Improving brand recognition

May 27, 2014

In March, CoreBrand launched its 2014 Top 100 Most Powerful Brands report. For a corporate brand to appear on this ranking, it must achieve both high Familiarity (awareness), and high Favorability (quality of perception). Generally accepted market research, well-known facts, and history indicate that the more your target audience is aware of you, there is an increased likelihood they will make a connection and want to do business with you. The first fundamental step in building a powerful brand, therefore, is developing a deep sense of understanding within your target audiences.

To dig in deeper, CoreBrand just released its Most Familiar Brands of 2014. This report focuses specifically on the Familiarity attribute used in the creation of our Top 100 rankings, and highlights the companies who are most successful at achieving widespread understanding. From these companies, we learn important lessons on how brands can achieve high Familiarity.

  1. Be reliable
    Sure, sometimes unexpected messaging or a disruptive visual expression might capture attention. But it is best to respect and understand the equity in your brand’s identity. Stakeholders recognize your brand through its visual identity, which includes your logo, typography, color palette, graphic elements, layout and imagery.

    The Coca-Cola Company (at the #1 spot) has had the same iconic script logo since the beginning. In some cases, being out of character might get you noticed and increase Familiarity, it might be for all the wrong reasons and therefore unsustainable. J.C. Penney stands as a good example of this, as they confuse their audiences with multiple logo changes in a short period of time without strong communications around the rationale for doing so. While J.C. Penney is in the spotlight for now, the notoriety is likely to fade, as the brand is not demonstrating reliability.

  2. Exceed expectations
    If you have done a good job communicating to target audiences, they will walk in the door (literally or metaphorically) with preconceived ideas. A good brand lives up to expectations – a most powerful brand exceeds them. This is especially true when it comes to customer service and the person-to-person contact any customer has with your employees. Word of mouth can either add momentum or drag on your brand, and it lives or dies with interactions with your employees. It is vital that they “get your brand” and are empowered to make the right decisions on your behalf to guarantee a good, brand-consistent experience for your customers. The best way to achieve a culture of brand-empowerment is to start with signals from the top. You must have senior leadership on board with your brand strategy and living the brand every day in their own behaviors and choices.

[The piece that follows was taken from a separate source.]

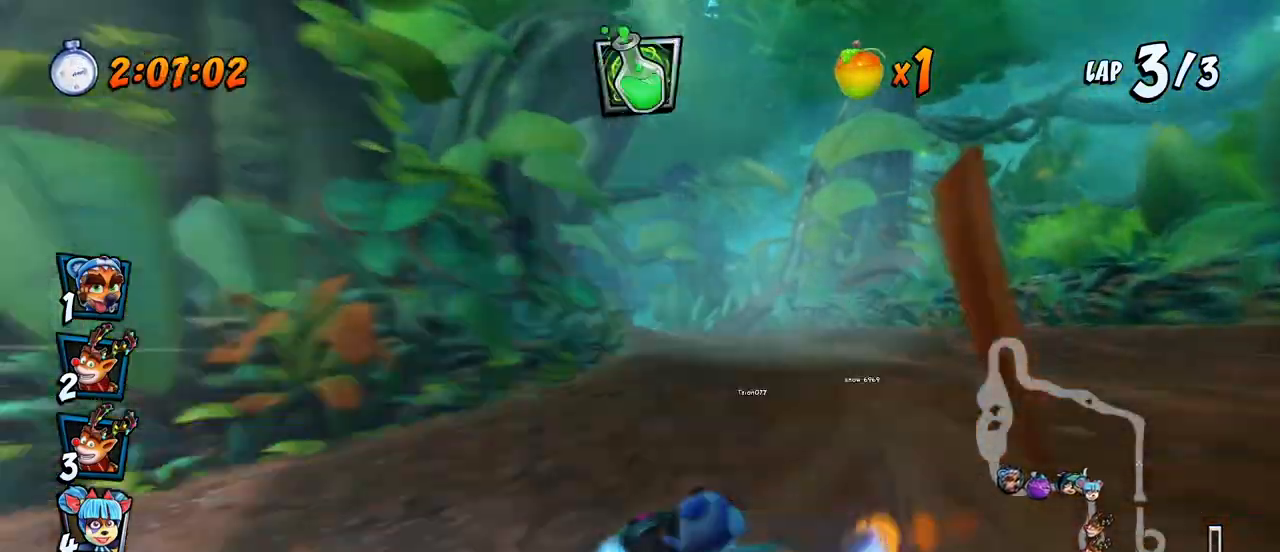
{"buttons": ["CROSS", "DPAD_LEFT"], "left_stick": "center", "events": [[50, "DPAD_LEFT", "down"], [50, "DPAD_RIGHT", "up"], [83, "L1", "up"], [233, "DPAD_UP", "up"], [283, "DPAD_LEFT", "up"], [450, "DPAD_LEFT", "down"]]}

    This can be seen in at the Hershey Company—not only does their leadership receive high marks on CoreBrand’s Corporate Branding Index, but if you look at reviews on Glassdoor employees praise the corporate culture and training opportunities.

  3. Support your brand
    In many ways, Familiarity can be bought. It is about achieving not just awareness but a depth of understanding that is about regularly getting in front of your audiences. Brands who are successful understand what is required for their message to reach customers and they put the right amount of communication spend behind it. It’s no surprise that 3 of the Top 10 Most Familiar Brands are credit card companies, known for their ubiquitous marketing programs.

    Mastercard is a great example of this, with its Priceless campaign and the various ways the company has been able to carry the theme through its marketing from advertising to Priceless Cities promotions. This kind of marketing innovation and broad reach has even spawned its own social media meme.

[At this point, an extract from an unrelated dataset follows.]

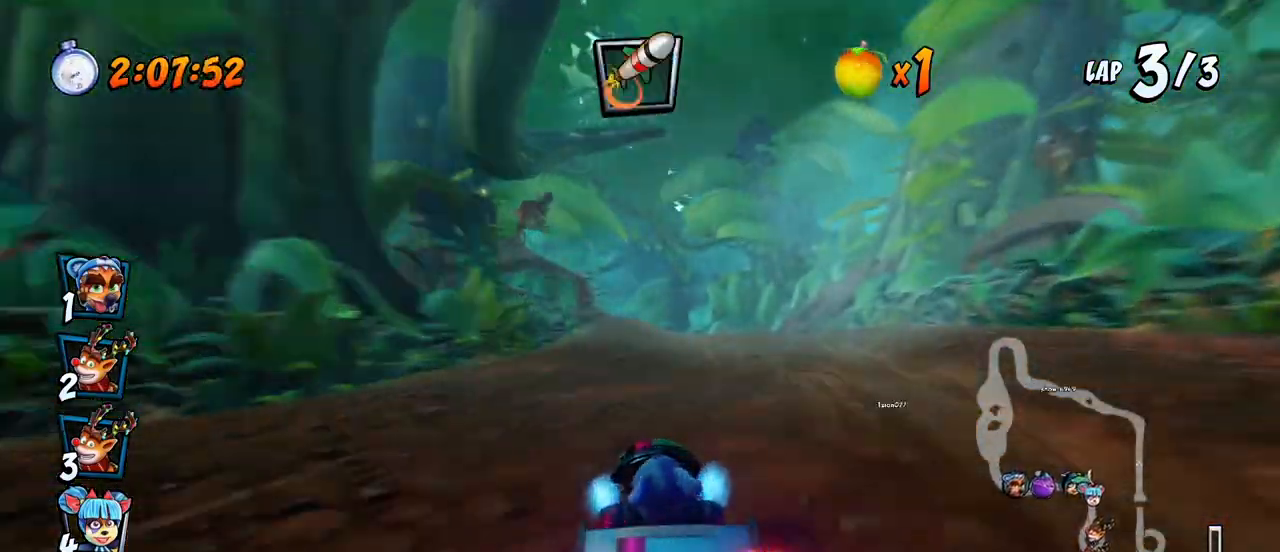
{"buttons": ["CROSS", "DPAD_RIGHT"], "left_stick": "center", "events": [[267, "DPAD_LEFT", "up"], [500, "DPAD_RIGHT", "down"]]}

    How much to spend is unique to every company and industry, but not spending enough can be a waste of money and time. When looking at budget levels, you can uncover what the optimal level of spend is through conducting an ROI analysis. But if you are budget constrained don’t forget that “spending” isn’t just about cash, it’s about resources and energy too. Find alternative ways to support your brand such as PR, word of mouth, social media, sponsorships, and community events.

  4. Be consistent
    Stakeholders have so many ways of coming in contact with your brand. Many corporate brands appeal to a diverse target audiences in demographics as wells as psychographics. Understand that this diversity brings many challenges in how and where to reach customers effectively. Consistency across all areas of your brand not only creates efficiencies but also helps to increase awareness and Familiarity.

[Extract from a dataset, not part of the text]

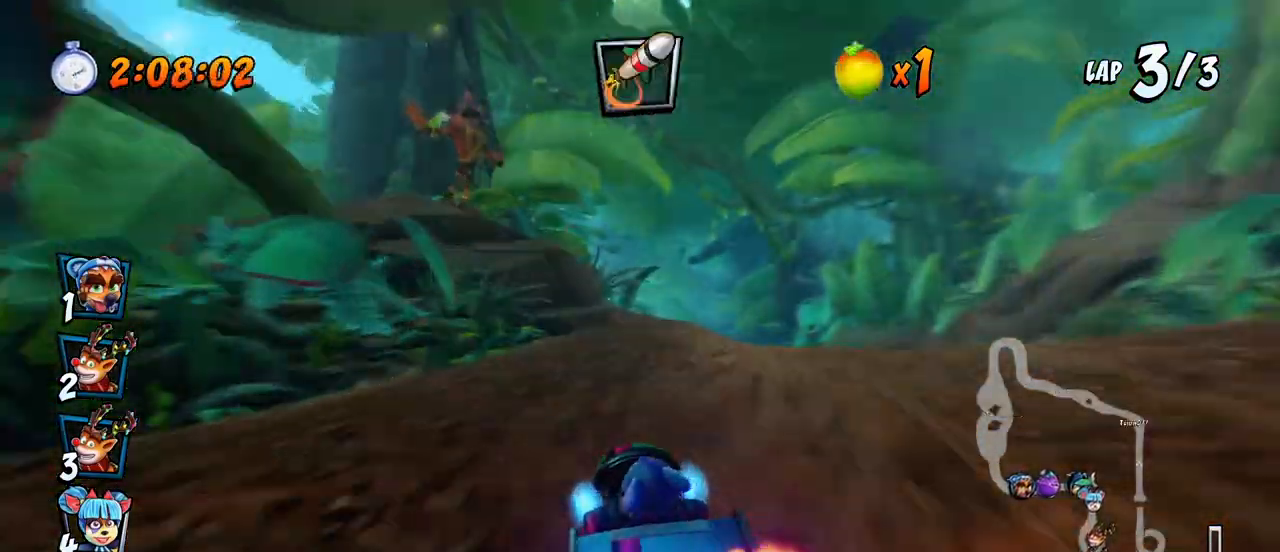
{"buttons": ["CROSS", "R2"], "left_stick": "center", "events": [[117, "DPAD_RIGHT", "up"], [367, "DPAD_RIGHT", "down"], [417, "R2", "down"], [467, "DPAD_RIGHT", "up"]]}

    Walt Disney appeals to all audiences, from kids to adults. And the company is involved in just about every media channel and marketing strategy out there—from events to TV to toys and sponsorships. But no matter where you see Disney, the message is always the same about celebrating wonder and imagination through innovation and globally accessible entertainment.

    The more your stakeholders hear the same message over and over regardless of where they hear it, the more apt they are to remember it and associate it with your brand. Sure you need to adjust your message dependent upon your audience—employees, investors, the community, partner/sponsorships, retailers/distributors, media/PR, etc.—but retaining the same central brand promise is vital in building brand clarity. When all of your touch points are in unison the “volume” on your brand is turned up.